High-throughput screening (HTS) campaigns using fluorescence-based readouts, may suffer from auto-fluorescence (AF) as a common interference. Thus, prediction of the fluorescence emission wavelengths (and quantum yields) of organic molecules may represent a key step for identification of potential AF interference. Recently, Souza et al. reported random forest models for the prediction of wavelength and quantum yield (maximum emission) of organic compounds. Based on the limited usefulness of the jupyter-notebooks in the GitHub repository accompanying the publication, here we have established a ready-to-use implementation that allows direct prediction of both properties for a given set of SMILES strings.

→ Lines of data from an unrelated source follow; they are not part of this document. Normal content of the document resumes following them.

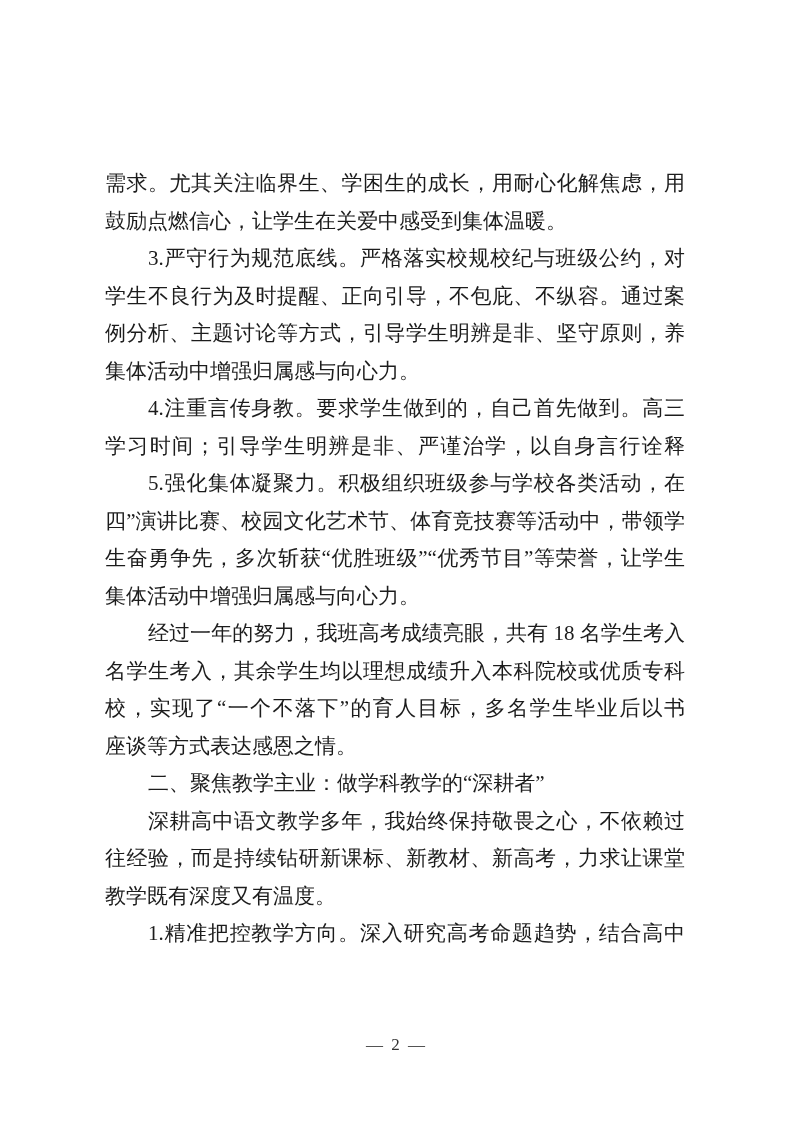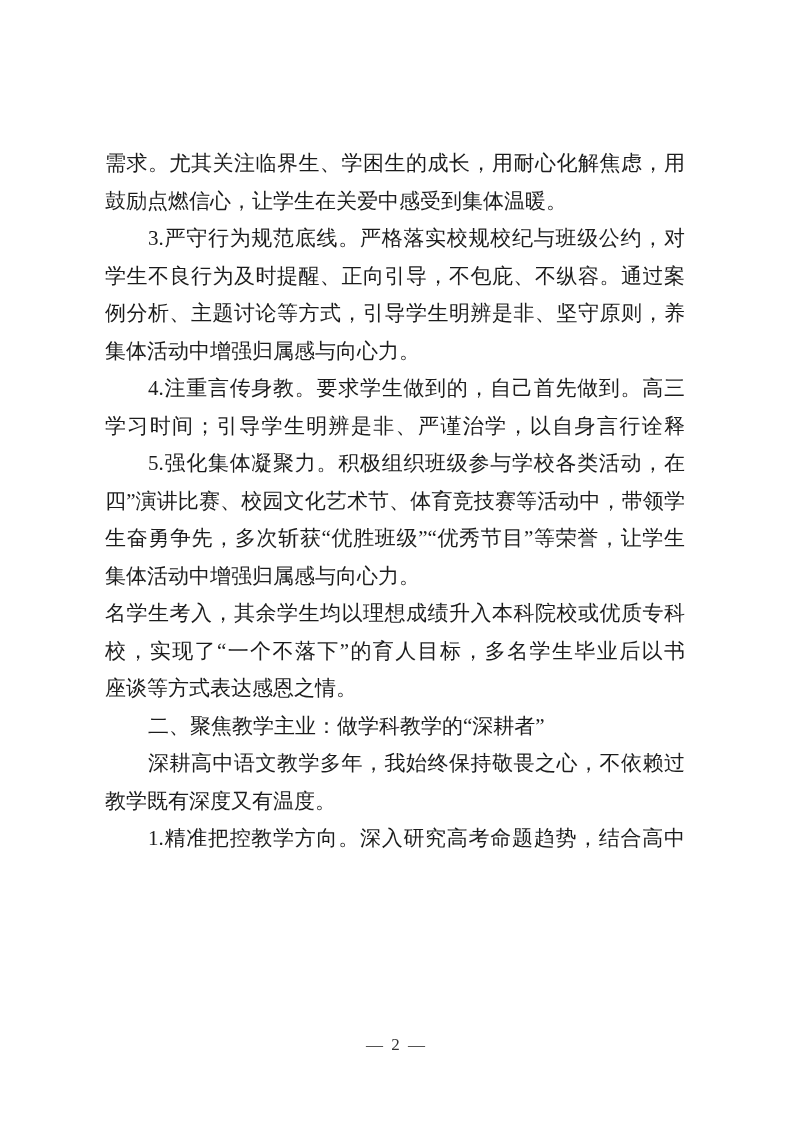--- a/index.html
+++ b/index.html
@@ -19,7 +19,7 @@
   .text-block {
     position: absolute;
     left: 105px;
-    top: 145px;
+    top: 165px;
     width: 580px;
   }
   .line {

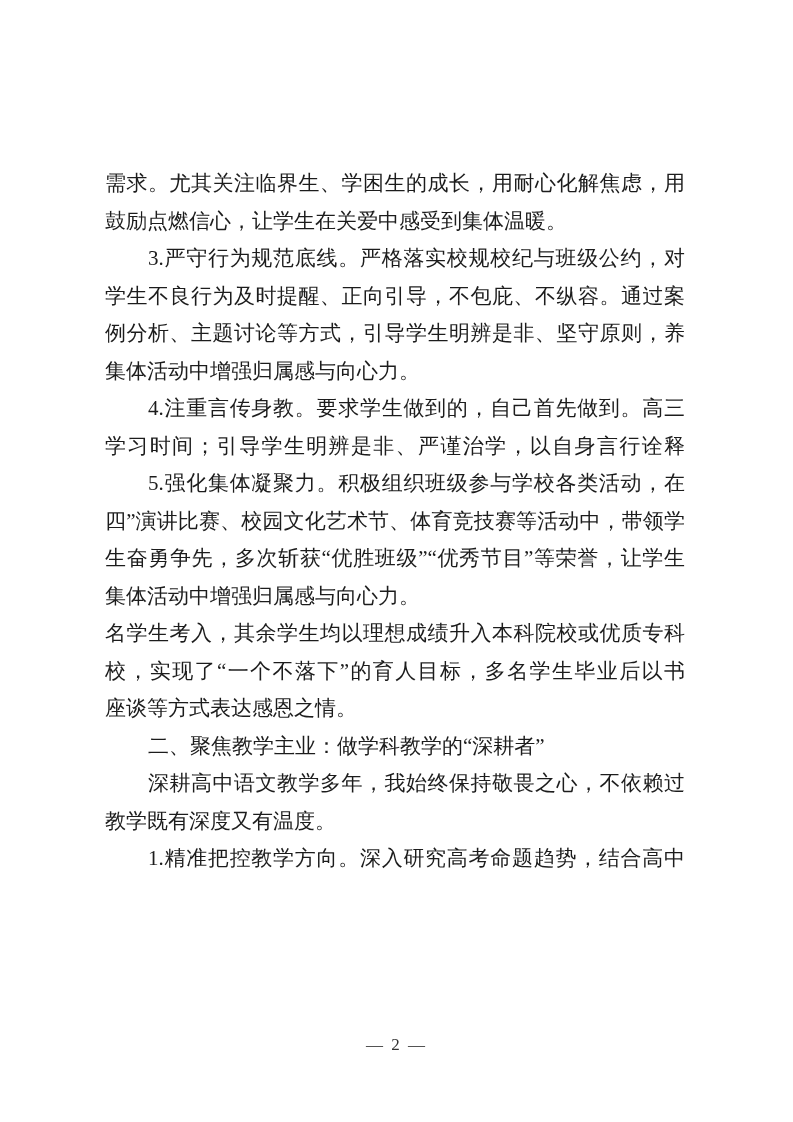--- a/index.html
+++ b/index.html
@@ -75,6 +75,7 @@
     <div class="line fill">四”演讲比赛、校园文化艺术节、体育竞技赛等活动中，带领学</div>
     <div class="line fill">生奋勇争先，多次斩获“优胜班级”“优秀节目”等荣誉，让学生在</div>
     <div class="line end">集体活动中增强归属感与向心力。</div>
+    <div class="line fill indent">经过一年的努力，我班高考成绩亮眼，共有 18 名学生考入</div>
     <div class="line fill">名学生考入，其余学生均以理想成绩升入本科院校或优质专科院</div>
     <div class="line fill">校，实现了“一个不落下”的育人目标，多名学生毕业后以书信、</div>
     <div class="line end">座谈等方式表达感恩之情。</div>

Follow conventional installation using a virtual environment (e.g. using conda):
# conda environment
conda create -n predfluor python=3.9
conda activate predfluor
# installation
git clone https://github.com/BernalFA/PredFluor.git
cd PredFluor
pip install .
Prediction of emission wavelength and the corresponding quantum yield can be achieved using the provided python script, for example:
python predfluor/prediction_script.py DATA/Only_wl_data_ML.csv -smi_col "Chromophore" -o test_predictionUse python prediction_script.py -h to see more information on how to use this script.
PredFluor can be also used as a python package.
import pandas as pd
from predfluor import FluorescencePredictor
# read SMILES
df = pd.read_csv("DATA/Only_wl_data_ML.csv")
# Instantiate predictor
predictor = FluorescencePredictor()
# get prediction using same solvent for all the compounds
result = predictor.predict(smiles=df["Chromophore"], solv_smiles=["O"] * len(df))
For information about the models' architecture and performance, please check out the original publication.